The best most original scholarship is the post-1945 era. Churchill came to Canada in 1952 and 1954. He was bullish on the country, as he so said in Ottawa in 1952, in the presence of Prime Minister St. Laurent:

Upon the whole surface of the globe there is no more spacious and splendid domain open to the activity and genius of free men, with one hand clasping in enduring friendship with the United States, and the other spread across the ocean both to Britain and to France. You will have a sacred mission to discharge. That you will be worthy of it I do not doubt. God bless you all.

It was a wholesome, generous tribute, but Churchill was not in top form. Recently in Washington he had strenuously and unsuccessfully fought against Dean Acheson and the Joint Chiefs of Staff about the evolution of a Supreme Command, North Atlantic.

Churchill, older and weaker now, was energized by sentiment: he pushed upon the Canadians to retain “Rule Britannia” as the Royal Canadian Navy’s signature song, but Canadian statesmen had to point out that the more appropriate “Vive la Canadienne” had been officially adopted. Still, the hosts yielded agreeably to the appeals of the guest, and “Rule Britannia” was played by the RCAF band on all suitable occasions when Churchill was present.

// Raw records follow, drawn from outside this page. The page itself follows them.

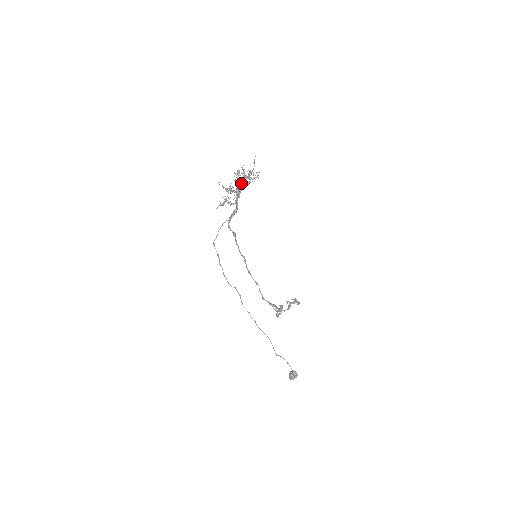
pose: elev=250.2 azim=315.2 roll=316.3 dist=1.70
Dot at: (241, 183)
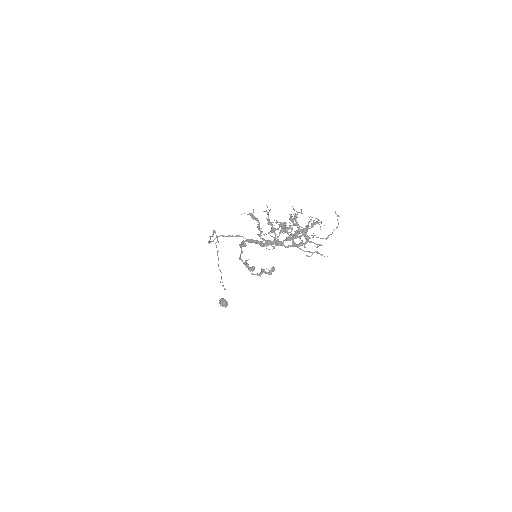
Dot at: (292, 236)
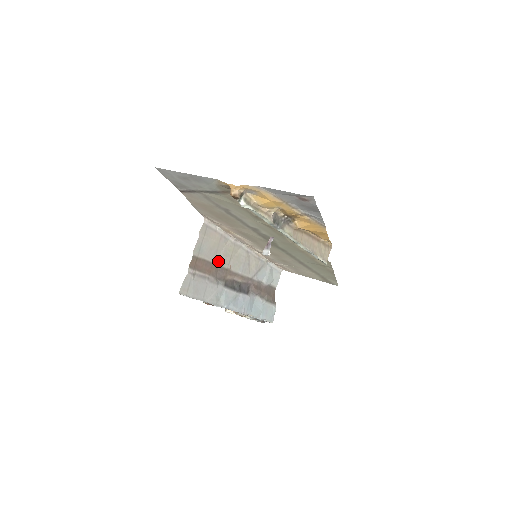
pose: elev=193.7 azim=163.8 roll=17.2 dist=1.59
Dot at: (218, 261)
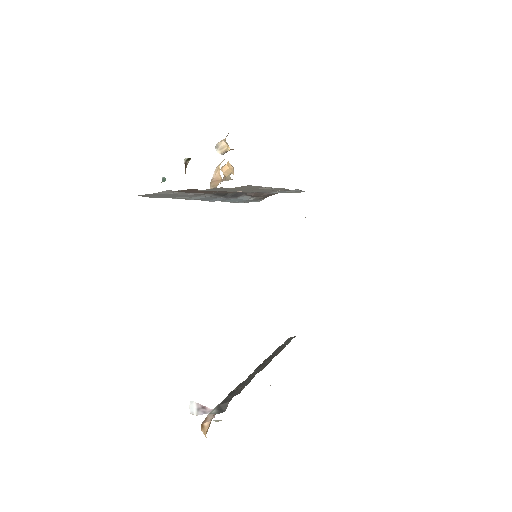
Dot at: (228, 190)
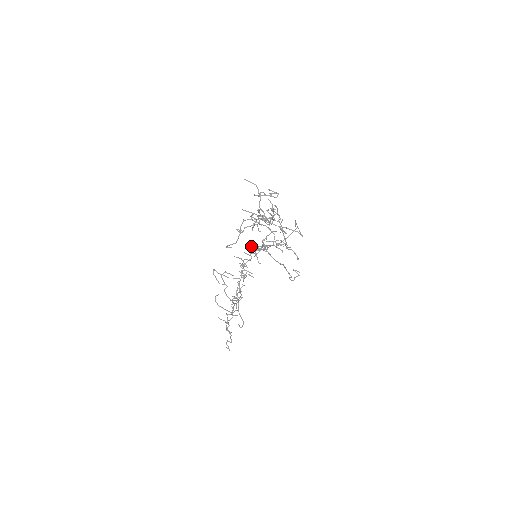
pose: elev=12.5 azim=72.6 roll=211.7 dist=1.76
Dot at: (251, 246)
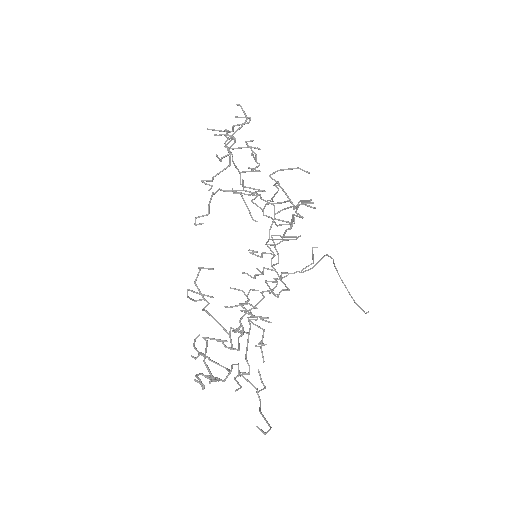
Dot at: (249, 252)
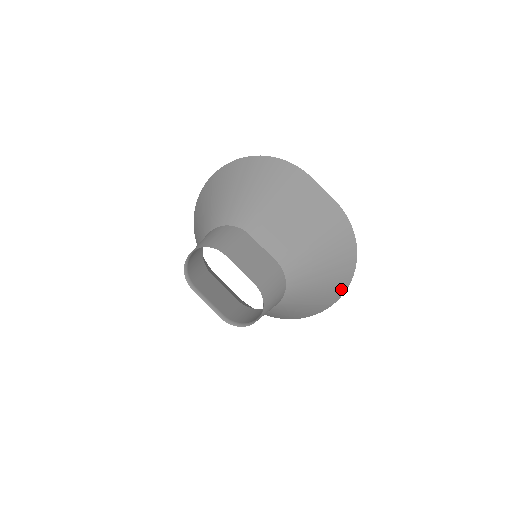
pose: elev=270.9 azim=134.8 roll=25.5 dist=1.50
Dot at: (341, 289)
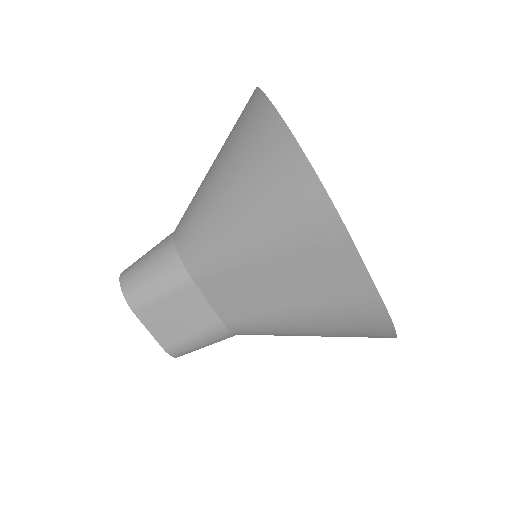
Dot at: occluded
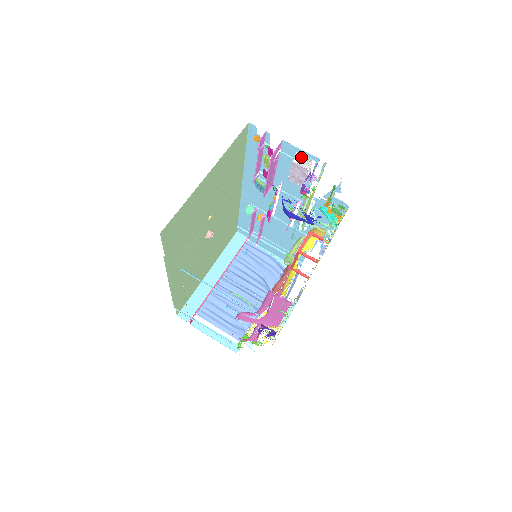
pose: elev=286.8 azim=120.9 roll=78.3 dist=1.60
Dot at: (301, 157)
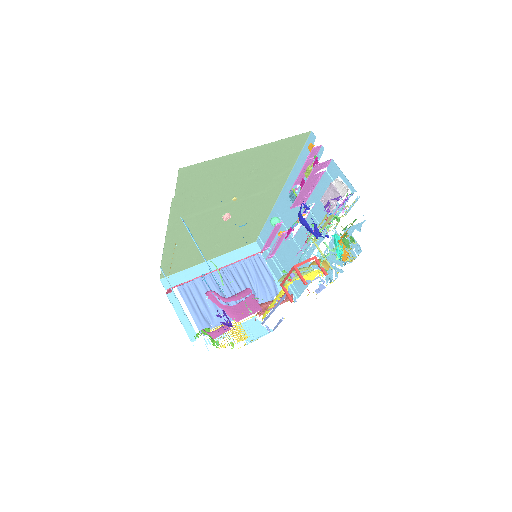
Dot at: (341, 181)
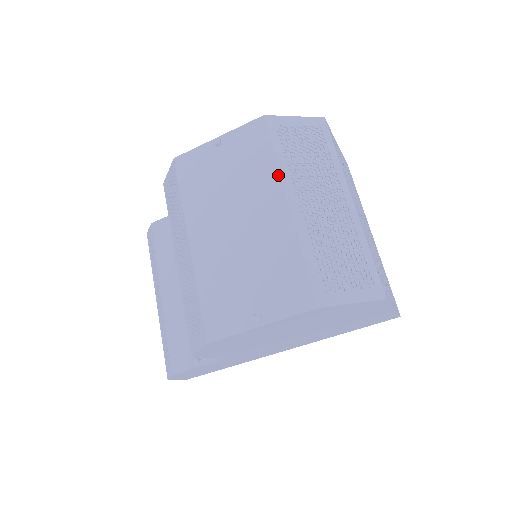
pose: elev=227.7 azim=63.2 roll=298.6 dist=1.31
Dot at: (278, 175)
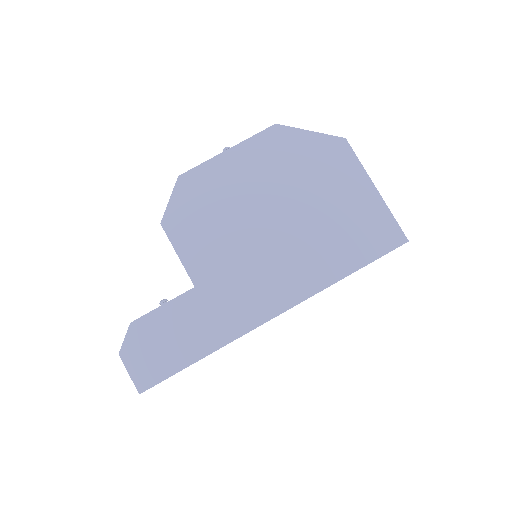
Dot at: occluded
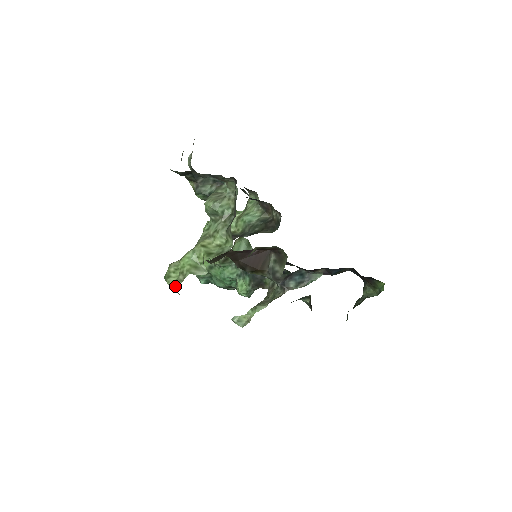
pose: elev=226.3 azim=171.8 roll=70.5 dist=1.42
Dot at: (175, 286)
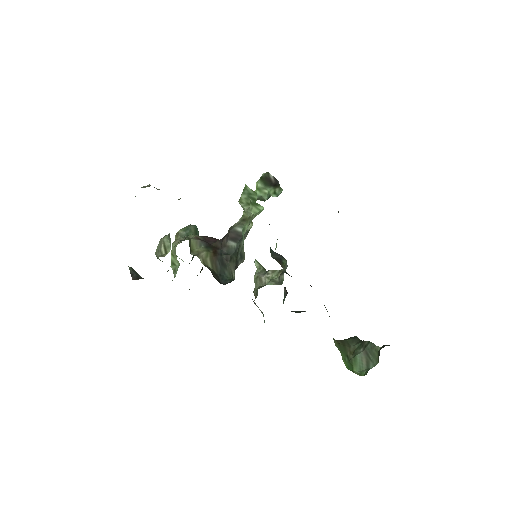
Dot at: occluded
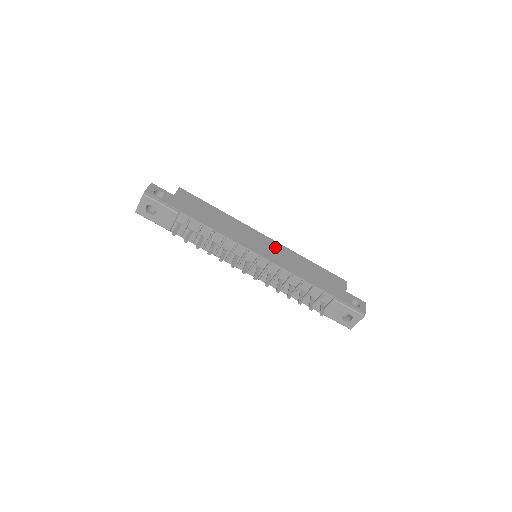
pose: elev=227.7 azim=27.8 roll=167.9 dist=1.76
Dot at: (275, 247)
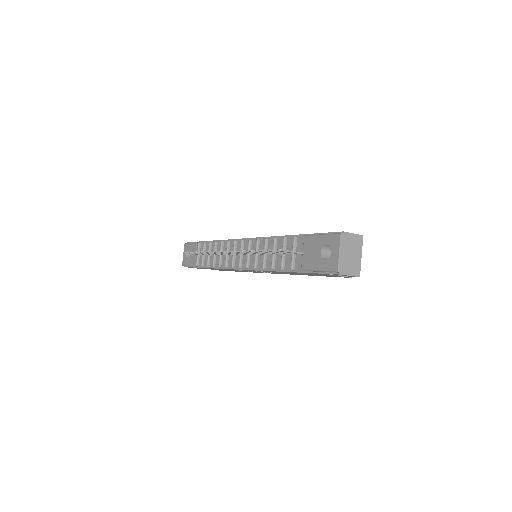
Dot at: occluded
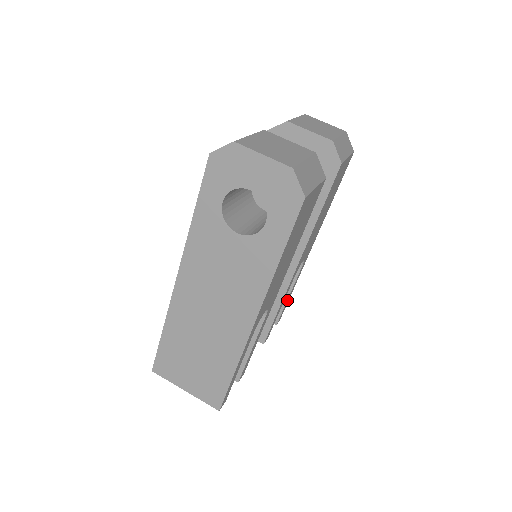
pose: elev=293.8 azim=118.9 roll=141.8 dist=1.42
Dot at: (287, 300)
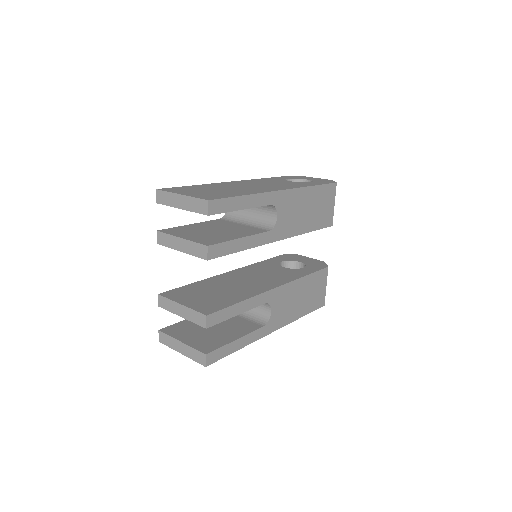
Dot at: (232, 343)
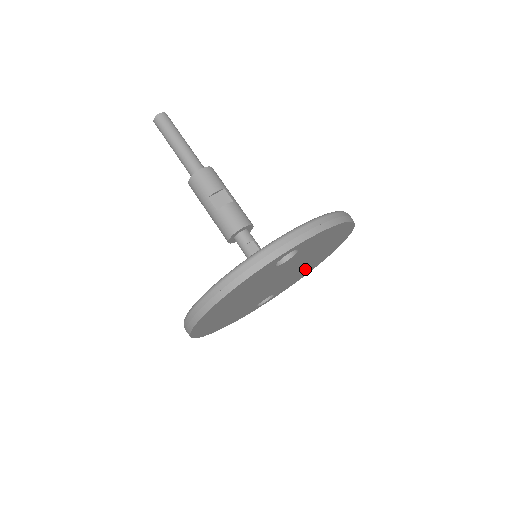
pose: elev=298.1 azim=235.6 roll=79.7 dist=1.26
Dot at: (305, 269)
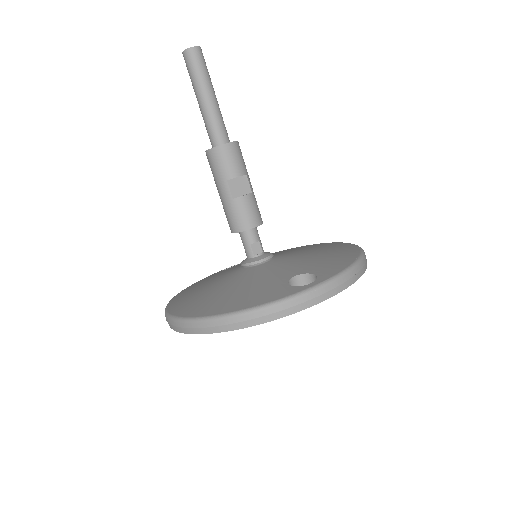
Dot at: occluded
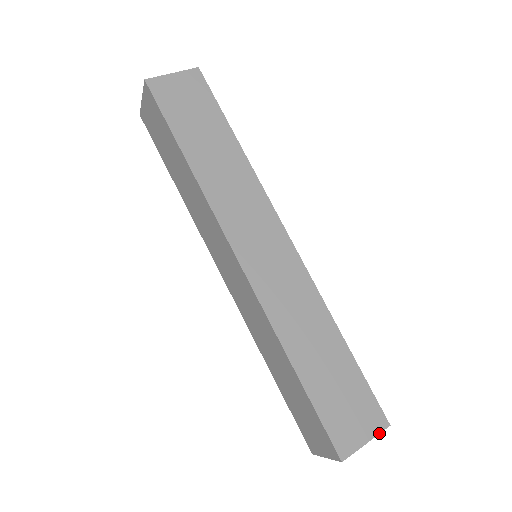
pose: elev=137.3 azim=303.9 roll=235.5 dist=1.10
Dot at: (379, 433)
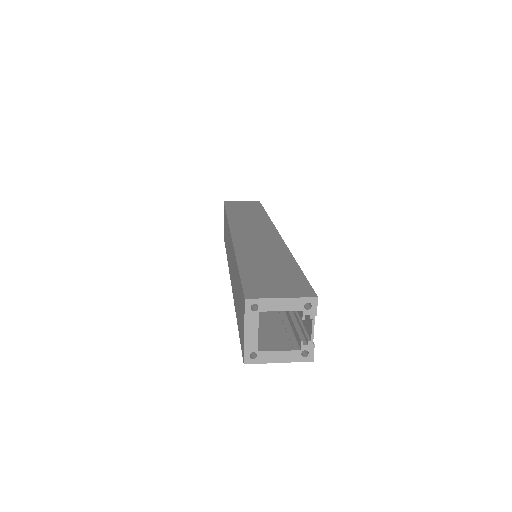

Claxton, in a rare insight, tells us that Churchill was delighted with Canadian-built Sabre aircraft sent to Britain and used in RAF squadrons, because as Churchill said, the existing air capability of fighter aircraft of the Hunter and Swift type were no match for the Russian MIGs.

Canadian postwar loans to Britain, and similar debts written off from the World War II receive scant treatment here. These were years of mighty Canadian commitment to NATO and to European security, and before 1956, when Canada departed from British policy on the matter of Suez, 1956, the, the Anglo-Canadian alliance was fixed and inviolate.

This is a grand and handsome book, a superb companion to modern histories of Canada and the UK as seen through Churchill’s eyes and those who saw Churchill in Canada Bringing together so much vast information, some of it hitherto unavailable, makes it an imperishable book, a credit to author and publisher alike. It gives enhanced value to the Canadian side and insights into modern history, so often neglected. Of course it shows aspects of Canadian independent thought and muted paranoia, for having to grow up with John Bull as well as Uncle Sam was never, and could never, be easy.